I am also going through a similar situation- original jurisdiction of the Michigan court had my ex's HOR in Iowa and me in CO. She moved back to MI a year later- in which I authorized. Technically according to the Michigan Parenting Guideline she should have to have paid the entire travel costs to parenting time for moving outside the 100 miles. I then moved to VA (which is half the distance of MI and CO) and now she is taking me to court for me to pay the entire travel and try to have me drive all the way to MI. She is objecting to to the FOC investigation which says she should meet halfway. This is actually what she originally agreed to and now is going back on what she said.

It only works if you have cooperative parents. My husband and I are going through this right now. We live in Michigan and she lives in Georgia. It is a nightmare. She does everything she can to make life difficult. Please do not even consider this if you cannot get along because your children will pay the price!!

Hello there! Thanks for your affirming comments.

One is only limited by one's imagination. Therefore, it's time to think outside the box. The parties' past practices are a good guide for the court. So if they were meeting halfway between KY and MI, then how far did each have to drive?

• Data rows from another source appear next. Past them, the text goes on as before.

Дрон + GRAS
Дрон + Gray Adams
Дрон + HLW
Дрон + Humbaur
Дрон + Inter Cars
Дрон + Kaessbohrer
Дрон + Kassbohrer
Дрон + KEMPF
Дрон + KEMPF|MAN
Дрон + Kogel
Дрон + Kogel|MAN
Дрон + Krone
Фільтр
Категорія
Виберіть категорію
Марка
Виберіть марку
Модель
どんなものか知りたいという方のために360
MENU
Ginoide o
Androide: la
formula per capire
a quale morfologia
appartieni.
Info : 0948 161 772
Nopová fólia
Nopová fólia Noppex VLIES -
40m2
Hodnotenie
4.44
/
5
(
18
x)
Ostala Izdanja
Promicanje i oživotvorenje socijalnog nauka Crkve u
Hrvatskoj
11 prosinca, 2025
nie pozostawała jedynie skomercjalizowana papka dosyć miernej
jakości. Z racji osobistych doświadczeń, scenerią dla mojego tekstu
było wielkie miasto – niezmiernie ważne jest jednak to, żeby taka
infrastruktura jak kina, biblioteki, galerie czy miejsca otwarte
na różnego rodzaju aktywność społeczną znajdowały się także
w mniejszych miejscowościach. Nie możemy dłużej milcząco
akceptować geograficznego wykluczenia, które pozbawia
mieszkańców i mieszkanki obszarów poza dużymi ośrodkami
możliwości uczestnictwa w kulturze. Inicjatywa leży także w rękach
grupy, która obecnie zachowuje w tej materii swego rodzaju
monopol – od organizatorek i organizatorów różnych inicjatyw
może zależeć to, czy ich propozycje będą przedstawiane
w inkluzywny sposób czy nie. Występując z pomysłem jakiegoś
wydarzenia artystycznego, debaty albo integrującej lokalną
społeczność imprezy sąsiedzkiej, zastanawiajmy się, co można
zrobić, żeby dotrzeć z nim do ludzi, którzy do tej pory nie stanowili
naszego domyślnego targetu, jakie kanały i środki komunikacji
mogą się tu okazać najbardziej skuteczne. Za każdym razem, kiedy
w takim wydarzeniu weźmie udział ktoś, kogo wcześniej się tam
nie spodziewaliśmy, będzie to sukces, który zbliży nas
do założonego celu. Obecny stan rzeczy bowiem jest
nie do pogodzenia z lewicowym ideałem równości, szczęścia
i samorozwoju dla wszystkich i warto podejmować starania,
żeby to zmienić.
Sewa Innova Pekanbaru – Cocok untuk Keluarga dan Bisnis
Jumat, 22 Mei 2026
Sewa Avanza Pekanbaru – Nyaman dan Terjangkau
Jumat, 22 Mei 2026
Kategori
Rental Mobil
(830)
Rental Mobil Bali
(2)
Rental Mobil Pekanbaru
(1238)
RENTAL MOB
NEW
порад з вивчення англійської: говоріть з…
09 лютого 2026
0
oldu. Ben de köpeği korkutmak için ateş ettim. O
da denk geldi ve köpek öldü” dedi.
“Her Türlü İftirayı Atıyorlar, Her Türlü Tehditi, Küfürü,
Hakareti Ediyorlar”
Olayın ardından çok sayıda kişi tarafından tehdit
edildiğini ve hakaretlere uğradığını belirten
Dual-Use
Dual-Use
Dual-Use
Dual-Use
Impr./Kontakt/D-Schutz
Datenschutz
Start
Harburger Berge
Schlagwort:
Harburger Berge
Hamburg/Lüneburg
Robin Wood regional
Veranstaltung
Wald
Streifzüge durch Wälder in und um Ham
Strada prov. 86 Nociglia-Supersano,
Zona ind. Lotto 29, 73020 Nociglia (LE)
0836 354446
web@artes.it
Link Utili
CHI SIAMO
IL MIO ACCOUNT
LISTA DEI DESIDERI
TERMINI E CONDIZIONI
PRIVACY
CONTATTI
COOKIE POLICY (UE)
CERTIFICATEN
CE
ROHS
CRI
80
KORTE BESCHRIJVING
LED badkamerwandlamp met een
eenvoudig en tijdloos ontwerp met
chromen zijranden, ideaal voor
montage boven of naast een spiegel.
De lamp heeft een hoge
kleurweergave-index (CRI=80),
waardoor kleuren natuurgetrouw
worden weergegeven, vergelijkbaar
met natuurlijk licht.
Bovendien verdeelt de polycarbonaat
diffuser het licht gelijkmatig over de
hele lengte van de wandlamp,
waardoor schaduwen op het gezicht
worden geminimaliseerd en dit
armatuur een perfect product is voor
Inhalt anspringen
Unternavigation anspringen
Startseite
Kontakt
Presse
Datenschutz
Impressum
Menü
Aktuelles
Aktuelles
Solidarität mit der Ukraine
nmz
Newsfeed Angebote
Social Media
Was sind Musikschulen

What is the distance between Mom's house and the NH post? Or, if the kids are flying, what's the difference in fares (if any)? In which Michigan county is your husband's case pending? And who is the judge? These are all part of the mix and a negotiated settlement is the way to go. If I cannot help you with it, I can certainly find one of my Family Law Section friends who can. Jeanne

Good Afternoon Jeanne!

Your website is great! I have read several articles that give me and my husband hope. I agree with your statement of, "that litigation is harmful to most families, causes rifts that are usually never healed, and can create a permanent barrier to effective co-parenting."

We are dealing with a situation were my husband is an active duty service member, who was married before and was stationed in Michigan. He received orders to Kentucky and had to move. His children are his world and he has/still makes every attempt to see them on long weekends, spring break, summer break, and major holidays.

He and his former wife had an uncontested divorce and had the regular parenting schedule the court issues, but they always agreed on visitation that were outside the standard parenting time schedule.

My husband has come up on orders again to New Hampshire, and now his ex-wife filled a motion for my husband to be responsible for all transportation to and from visits. He didn't chose to move. He was "ordered". Very big difference in "choosing" to move and "ordered" to move.

I feel the "100-Mile Rule" should not apply to my husband and other non-custodial parent who are in similar situation. For the courts to hold my husband fully responsible because the United States Army "ordered" him to move would be unconstitutional!